Place 2 Tbs of butter in a large frying pan (I prefer cast-iron) over Med-High heat. Let the butter and pan heat up as you prep the fish.
If rockfish fillets are more than 1 inch thick, fillet them in half.
Cut fillets long-wise into 1 to 2 inch strips following any striations, then cut cross-wise creating chunks of fish no larger than 2x2 inch squares.
Lay chunks of fish out on cutting board and generously sprinkle the top sides with lemon pepper and cumin.
Using tongs, lay 1 chunk of fish upside down in hot pan to check that butter and pan are ready. If the butter sizzles, then it is ready for the rest of the fish.

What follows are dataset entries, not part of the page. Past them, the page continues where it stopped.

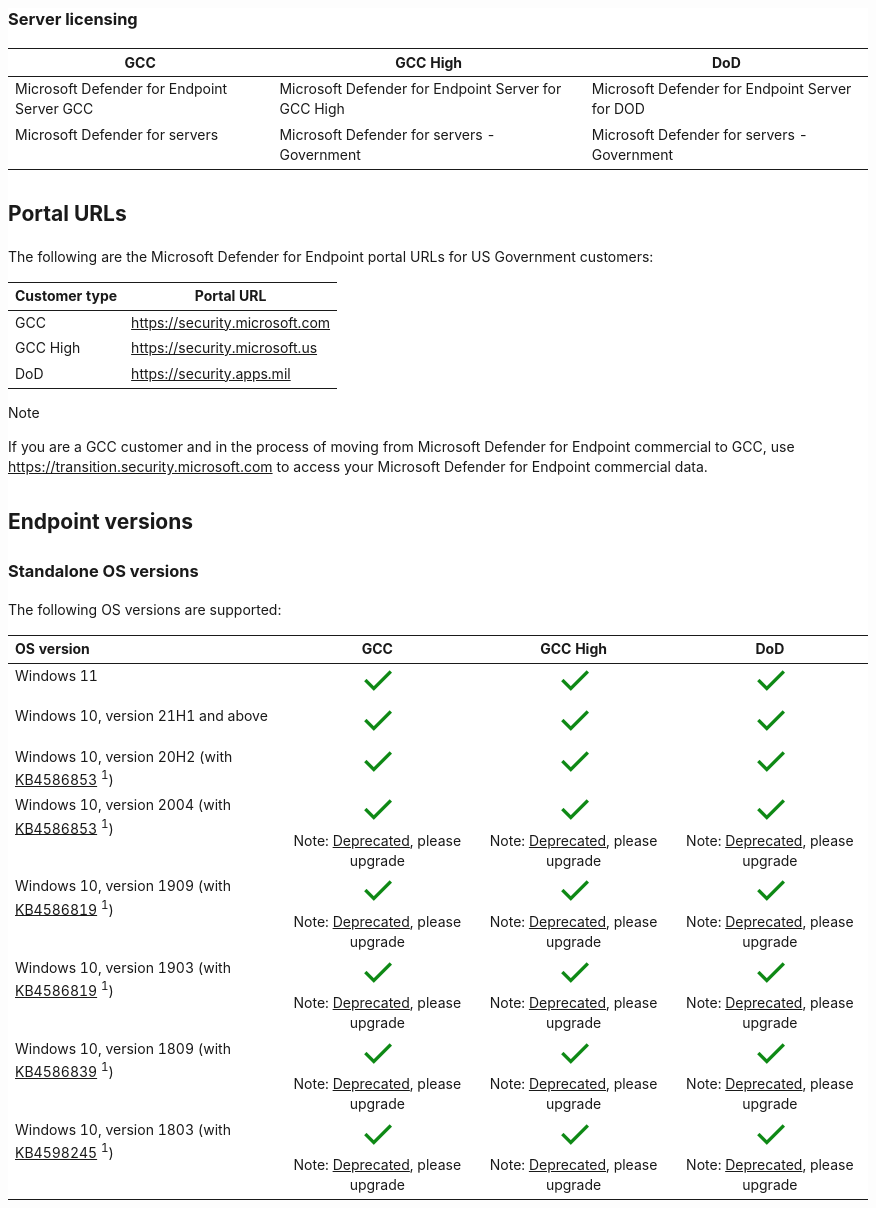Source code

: ### Server licensing

|GCC|GCC High|DoD|
|---|---|---|
|Microsoft Defender for Endpoint Server GCC|Microsoft Defender for Endpoint Server for GCC High|Microsoft Defender for Endpoint Server for DOD|
|Microsoft Defender for servers|Microsoft Defender for servers - Government|Microsoft Defender for servers - Government|

## Portal URLs

The following are the Microsoft Defender for Endpoint portal URLs for US Government customers:


|Customer type|Portal URL|
|---|---|
|GCC|<https://security.microsoft.com>|
|GCC High|<https://security.microsoft.us>|
|DoD|<https://security.apps.mil>|

> [!NOTE]
> If you are a GCC customer and in the process of moving from Microsoft Defender for Endpoint commercial to GCC, use https://transition.security.microsoft.com to access your Microsoft Defender for Endpoint commercial data.

## Endpoint versions

### Standalone OS versions

The following OS versions are supported:


OS version|GCC|GCC High|DoD
:---|:---:|:---:|:---:
Windows 11|![Yes.](media/svg/check-yes.svg)|![Yes](media/svg/check-yes.svg)|![Yes](media/svg/check-yes.svg)
Windows 10, version 21H1 and above|![Yes.](media/svg/check-yes.svg)|![Yes](media/svg/check-yes.svg)|![Yes](media/svg/check-yes.svg)
Windows 10, version 20H2 (with [KB4586853](https://support.microsoft.com/help/4586853) <sup>1</sup>)|![Yes.](media/svg/check-yes.svg)|![Yes](media/svg/check-yes.svg)|![Yes](media/svg/check-yes.svg)
Windows 10, version 2004 (with [KB4586853](https://support.microsoft.com/help/4586853) <sup>1</sup>)|![Yes.](media/svg/check-yes.svg) <br /> Note: [Deprecated](/lifecycle/announcements/windows-10-version-2004-end-of-servicing), please upgrade|![Yes](media/svg/check-yes.svg) <br /> Note: [Deprecated](/lifecycle/announcements/windows-10-version-2004-end-of-servicing), please upgrade|![Yes](media/svg/check-yes.svg) <br /> Note: [Deprecated](/lifecycle/announcements/windows-10-version-2004-end-of-servicing), please upgrade
Windows 10, version 1909 (with [KB4586819](https://support.microsoft.com/help/4586819) <sup>1</sup>)|![Yes.](media/svg/check-yes.svg) <br /> Note: [Deprecated](/lifecycle/announcements/windows-10-1909-end-of-servicing), please upgrade|![Yes](media/svg/check-yes.svg) <br /> Note: [Deprecated](/lifecycle/announcements/windows-10-1909-end-of-servicing), please upgrade|![Yes](media/svg/check-yes.svg) <br /> Note: [Deprecated](/lifecycle/announcements/windows-10-1909-end-of-servicing), please upgrade
Windows 10, version 1903 (with [KB4586819](https://support.microsoft.com/help/4586819) <sup>1</sup>)|![Yes.](media/svg/check-yes.svg) <br /> Note: [Deprecated](/lifecycle/announcements/windows-10-1903-end-of-servicing), please upgrade|![Yes](media/svg/check-yes.svg) <br /> Note: [Deprecated](/lifecycle/announcements/windows-10-1903-end-of-servicing), please upgrade|![Yes](media/svg/check-yes.svg) <br /> Note: [Deprecated](/lifecycle/announcements/windows-10-1903-end-of-servicing), please upgrade
Windows 10, version 1809 (with [KB4586839](https://support.microsoft.com/help/4586839) <sup>1</sup>)|![Yes.](media/svg/check-yes.svg) <br /> Note: [Deprecated](/lifecycle/announcements/windows-10-1803-1809-end-of-servicing), please upgrade|![Yes](media/svg/check-yes.svg) <br /> Note: [Deprecated](/lifecycle/announcements/windows-10-1803-1809-end-of-servicing), please upgrade|![Yes](media/svg/check-yes.svg) <br /> Note: [Deprecated](/lifecycle/announcements/windows-10-1803-1809-end-of-servicing), please upgrade
Windows 10, version 1803 (with [KB4598245](https://support.microsoft.com/help/4598245) <sup>1</sup>)|![Yes.](media/svg/check-yes.svg) <br /> Note: [Deprecated](/lifecycle/announcements/windows-10-1803-1809-end-of-servicing), please upgrade|![Yes](media/svg/check-yes.svg) <br /> Note: [Deprecated](/lifecycle/announcements/windows-10-1803-1809-end-of-servicing), please upgrade|![Yes](media/svg/check-yes.svg) <br /> Note: [Deprecated](/lifecycle/announcements/windows-10-1803-1809-end-of-servicing), please upgrade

Lay the remaining fish chunks upside down in the hot pan.
Generously sprinkle the top sides with lemon pepper and cumin.
As the fish cooks, it will change color & texture. The thinner pieces may start to curl, and the cooked meat will turn opaque. Turn the thin pieces over first, letting the thicker pieces continue to cook.
If the bottom of the pan looks dry or fish is difficult to flip, you can add butter to the pan, 1 Tbs at a time.
Turn the thicker pieces over when you can tell that they are cooked ½ way through their thickness.
Remove individual fish chunks from pan when they become flakey. Check them by pressing on them with tongs and let them crumble into pan.
Do not overcook fish, or it will become dry and tough.
After fish is done and while pan is still hot, carefully pour a thin layer of water into pan to steam clean. As it cools, you should be able to scrape off any cooked-on remnants.